* _What the task requires_
Reproduce the material below with every occurrence of "widest spread" changed to "largest range", keeping everything else the same. Leave the pictures out of your version.

* _Records shown_
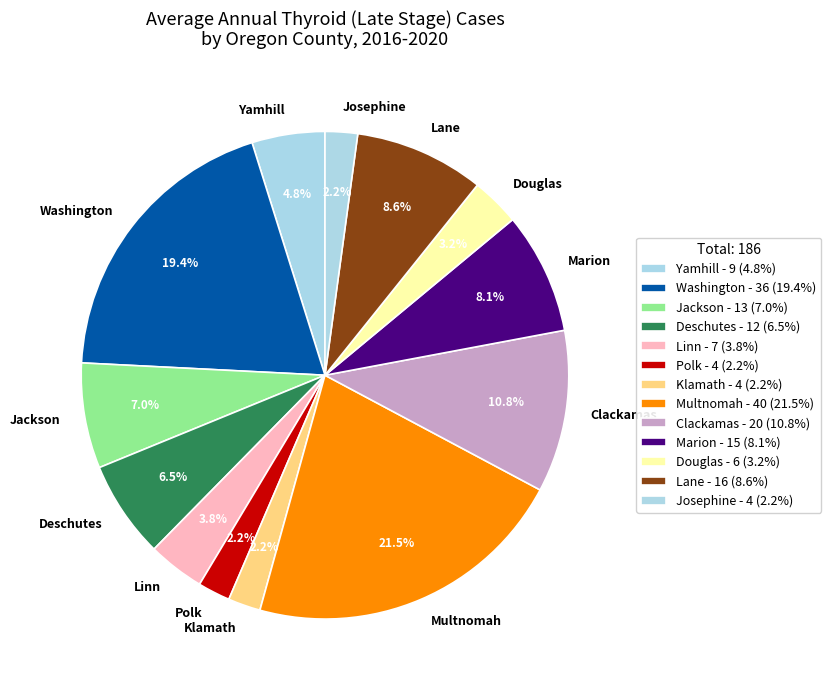

To the nearest percent, what is the combined percentage of Yamhill and Douglas?

8%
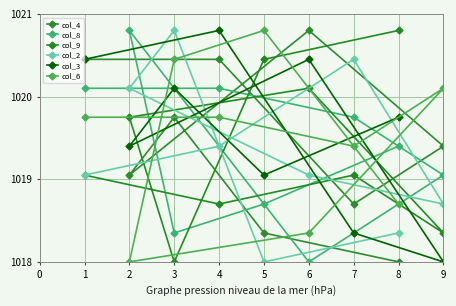

Which series has the widest spread of values?

col_4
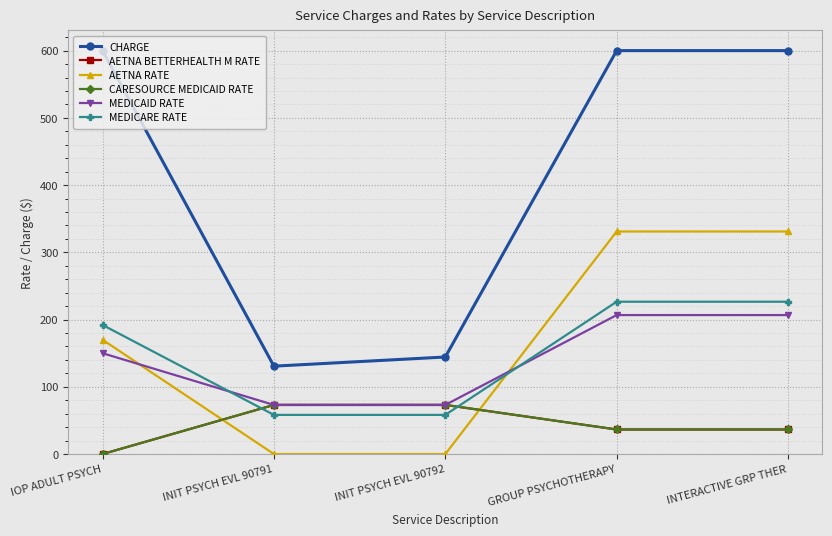

What is the difference between the maximum and minimum values in the CARESOURCE MEDICAID RATE series?

73.1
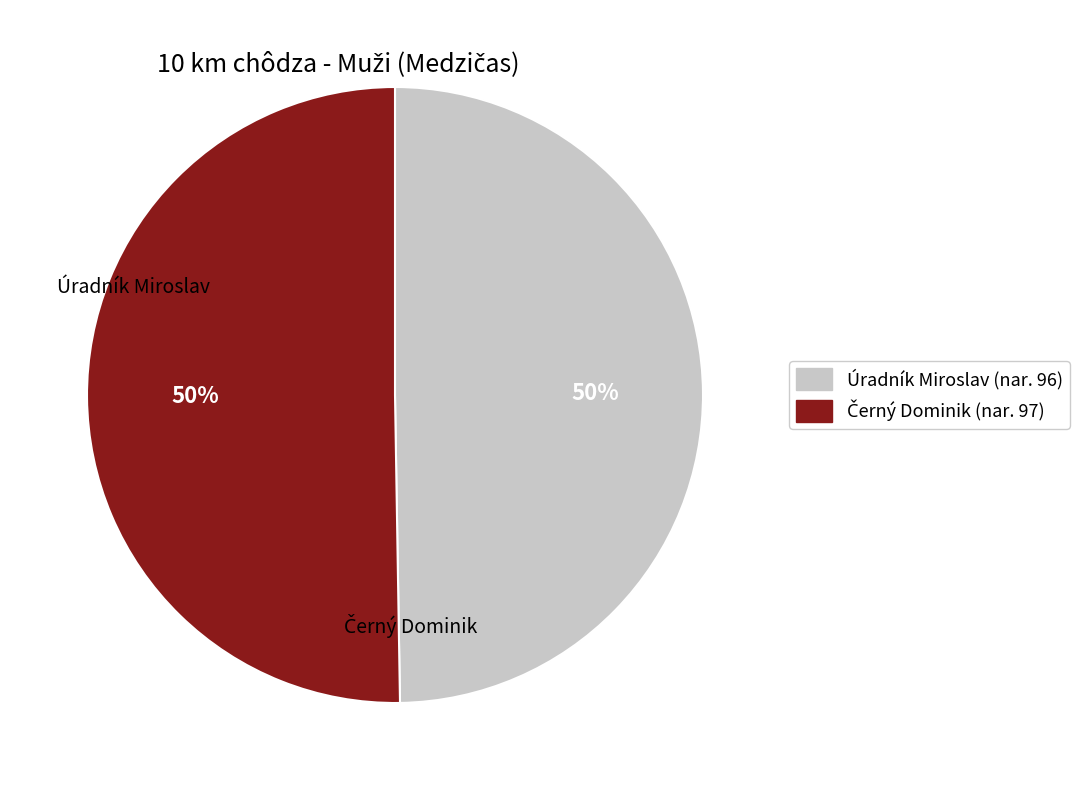

True or false: Úradník Miroslav accounts for 63% of the total.

False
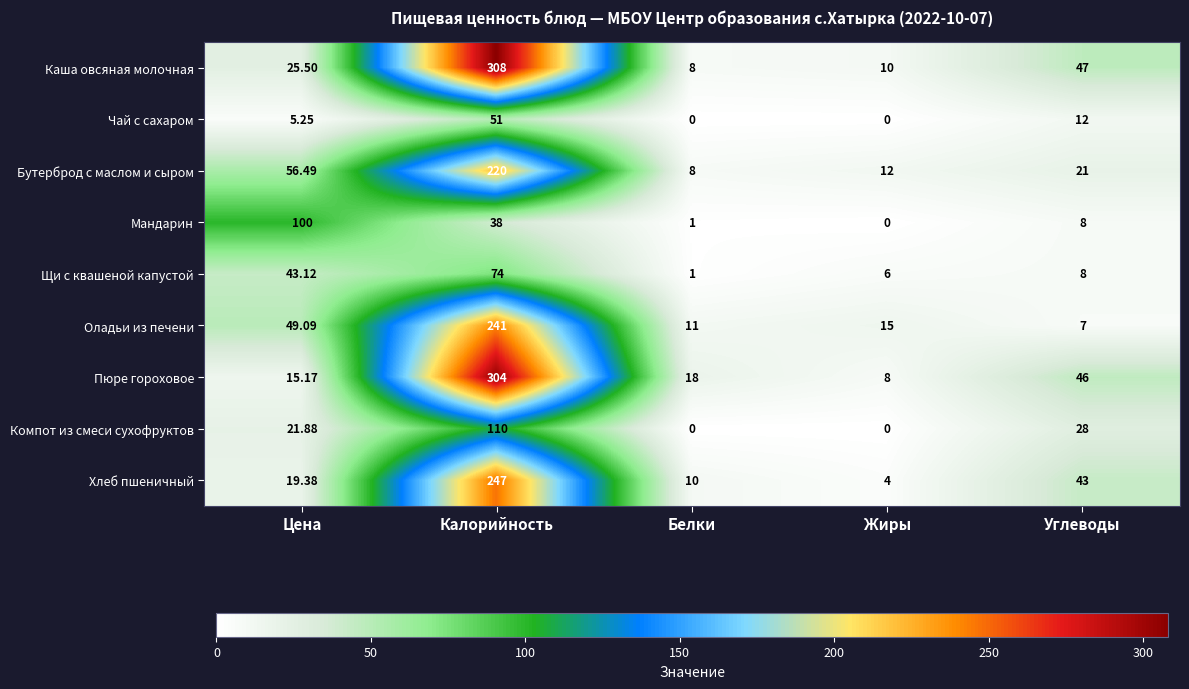

Which series has the widest spread of values?

Каша овсяная молочная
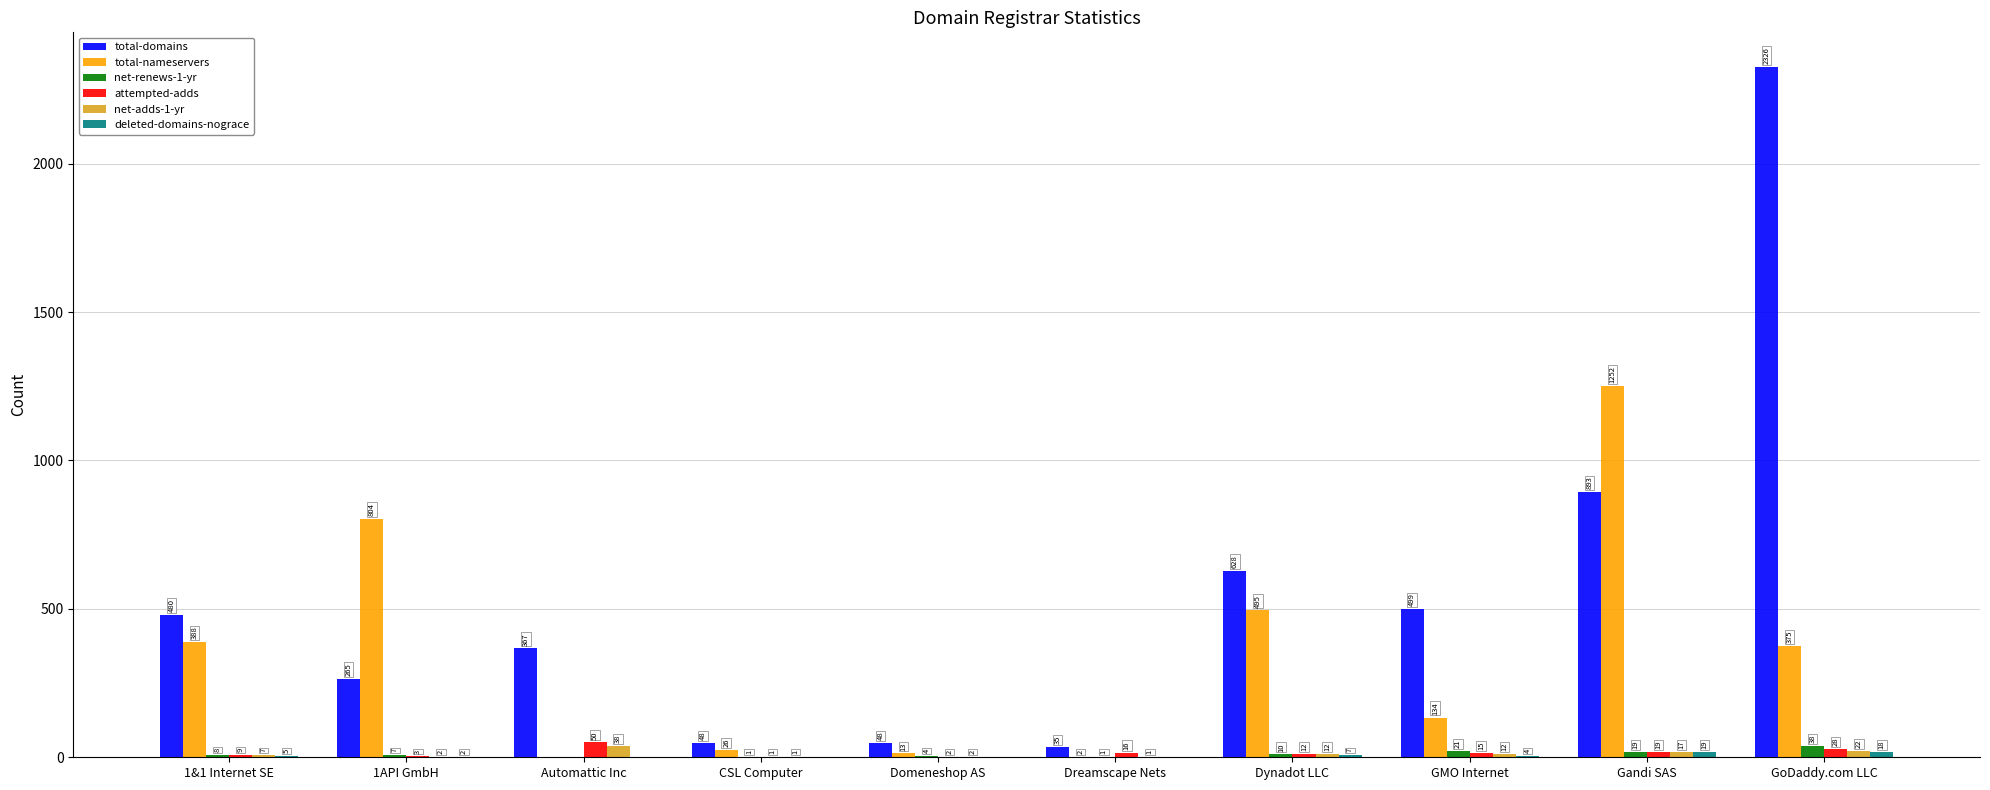

True or false: net-adds-1-yr has a value of 7 at 1&1 Internet SE.

True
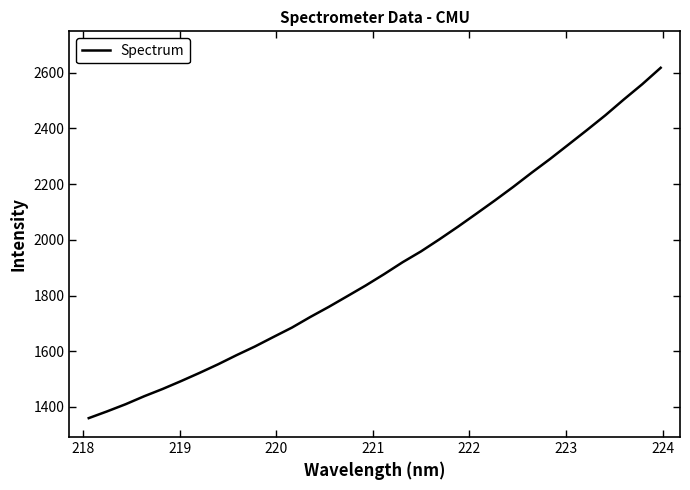

Reading left to right, list all the values displayed in this chart.

1359.8	1384.2	1409.8	1438.3	1464.5	1492.8	1522.2	1553.0	1585.8	1617.0	1651.1	1684.7	1723.0	1759.2	1797.5	1836.0	1876.8	1919.5	1958.5	2002.0	2047.0	2093.8	2141.2	2190.1	2241.1	2290.5	2342.2	2394.2	2447.4	2504.0	2558.8	2617.8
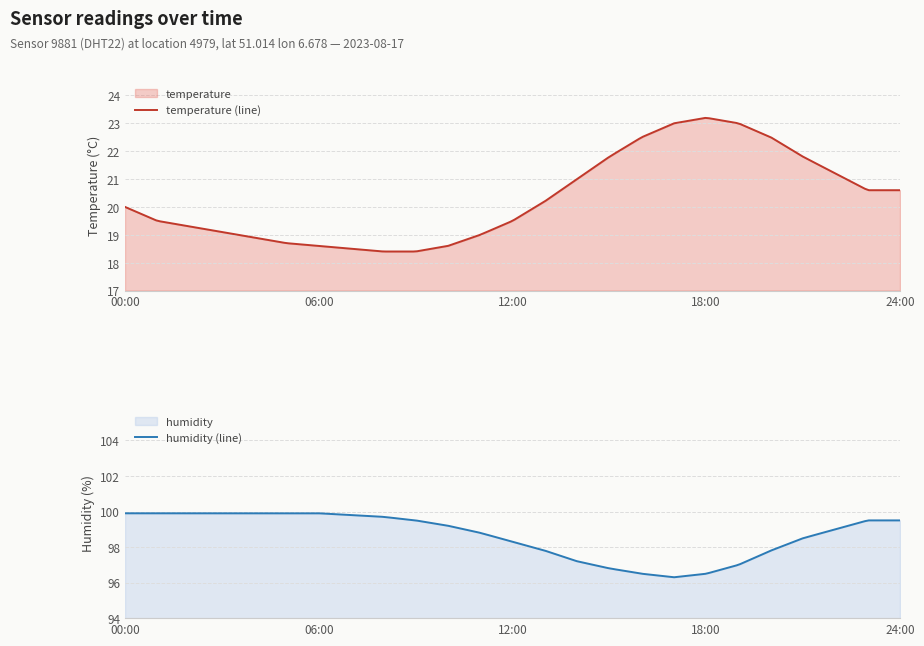

What is the maximum value shown in the chart?

99.9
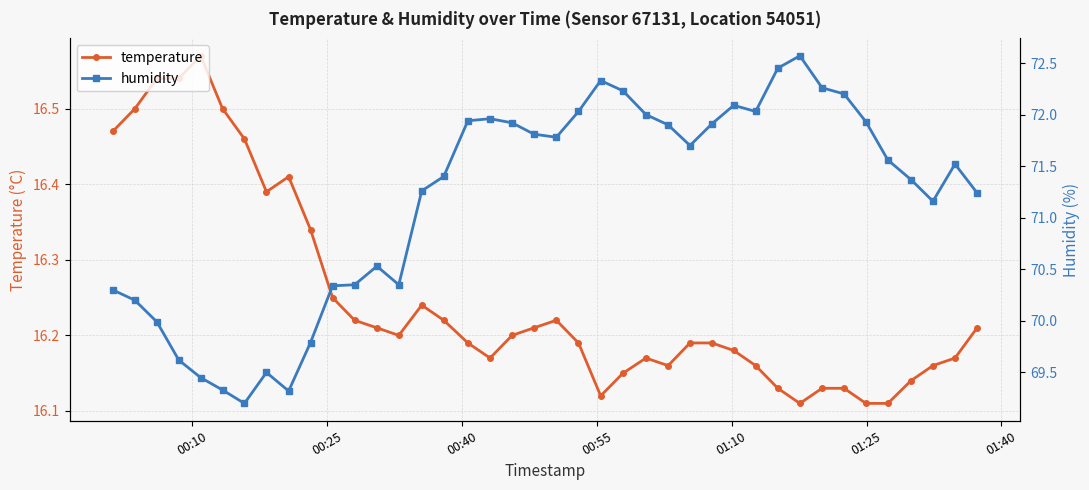

Does the chart display data point markers on the line(s)?

Yes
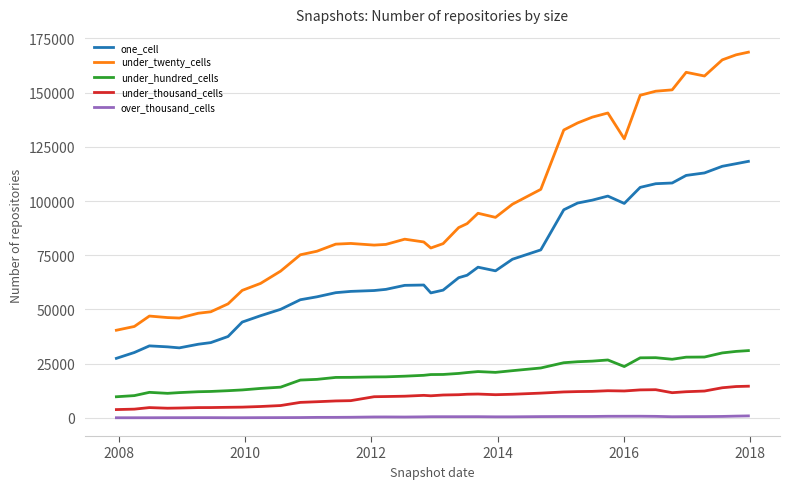

What is the smallest value displayed?

1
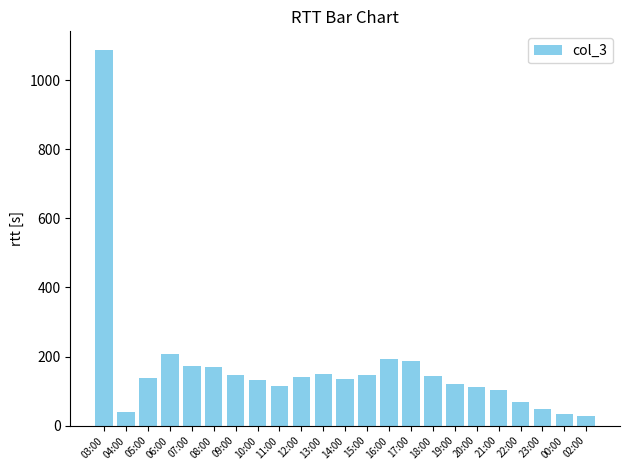

At which label is the value closest to 558?

06:00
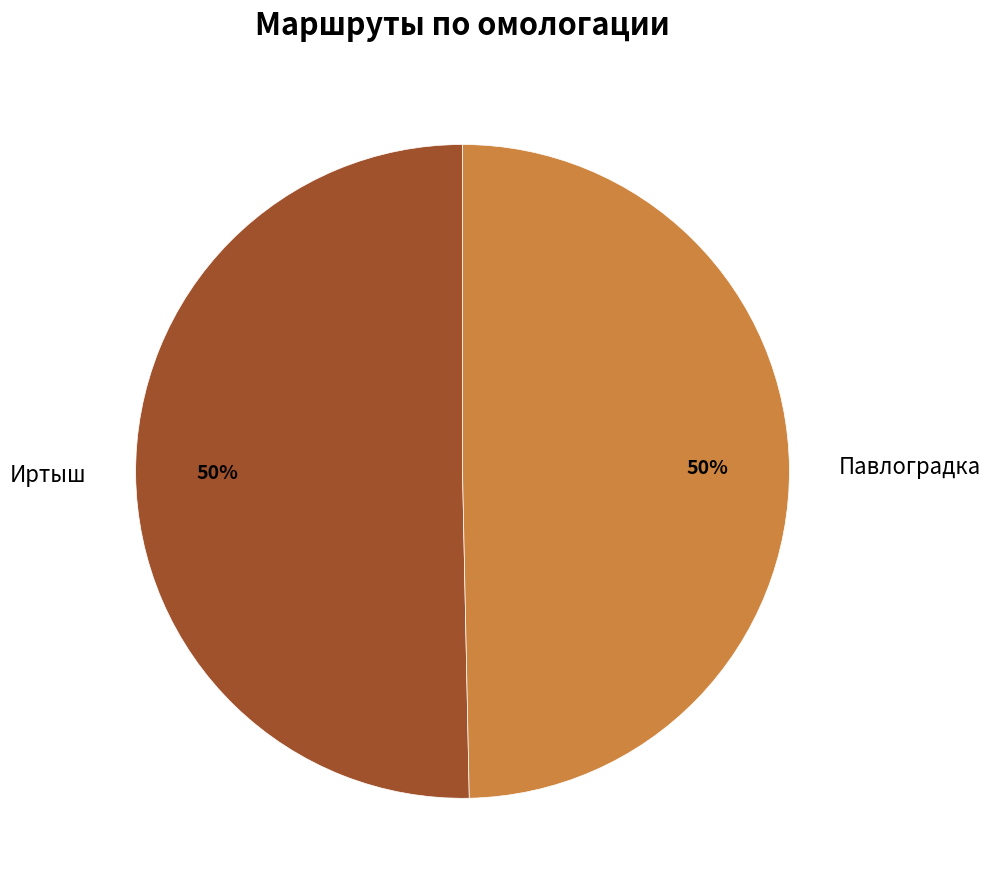

What is the ratio of the value at Иртыш to the value at Павлоградка?

1.0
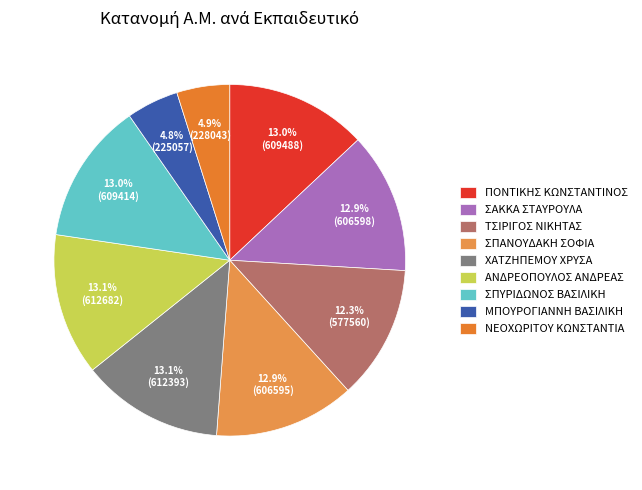

To the nearest percent, what portion does ΑΝΔΡΕΟΠΟΥΛΟΣ ΑΝΔΡΕΑΣ represent?

13%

* _Task output_
To the nearest percent, what is the combined percentage of Yamhill and Douglas?

8%

Which series has the largest range of values?

col_4

What is the difference between the maximum and minimum values in the CARESOURCE MEDICAID RATE series?

73.1

True or false: Úradník Miroslav accounts for 63% of the total.

False

Which series has the largest range of values?

Каша овсяная молочная

True or false: net-adds-1-yr has a value of 7 at 1&1 Internet SE.

True

Reading left to right, list all the values displayed in this chart.

1359.8	1384.2	1409.8	1438.3	1464.5	1492.8	1522.2	1553.0	1585.8	1617.0	1651.1	1684.7	1723.0	1759.2	1797.5	1836.0	1876.8	1919.5	1958.5	2002.0	2047.0	2093.8	2141.2	2190.1	2241.1	2290.5	2342.2	2394.2	2447.4	2504.0	2558.8	2617.8

What is the maximum value shown in the chart?

99.9

Does the chart display data point markers on the line(s)?

Yes

What is the smallest value displayed?

1

At which label is the value closest to 558?

06:00

What is the ratio of the value at Иртыш to the value at Павлоградка?

1.0

To the nearest percent, what portion does ΑΝΔΡΕΟΠΟΥΛΟΣ ΑΝΔΡΕΑΣ represent?

13%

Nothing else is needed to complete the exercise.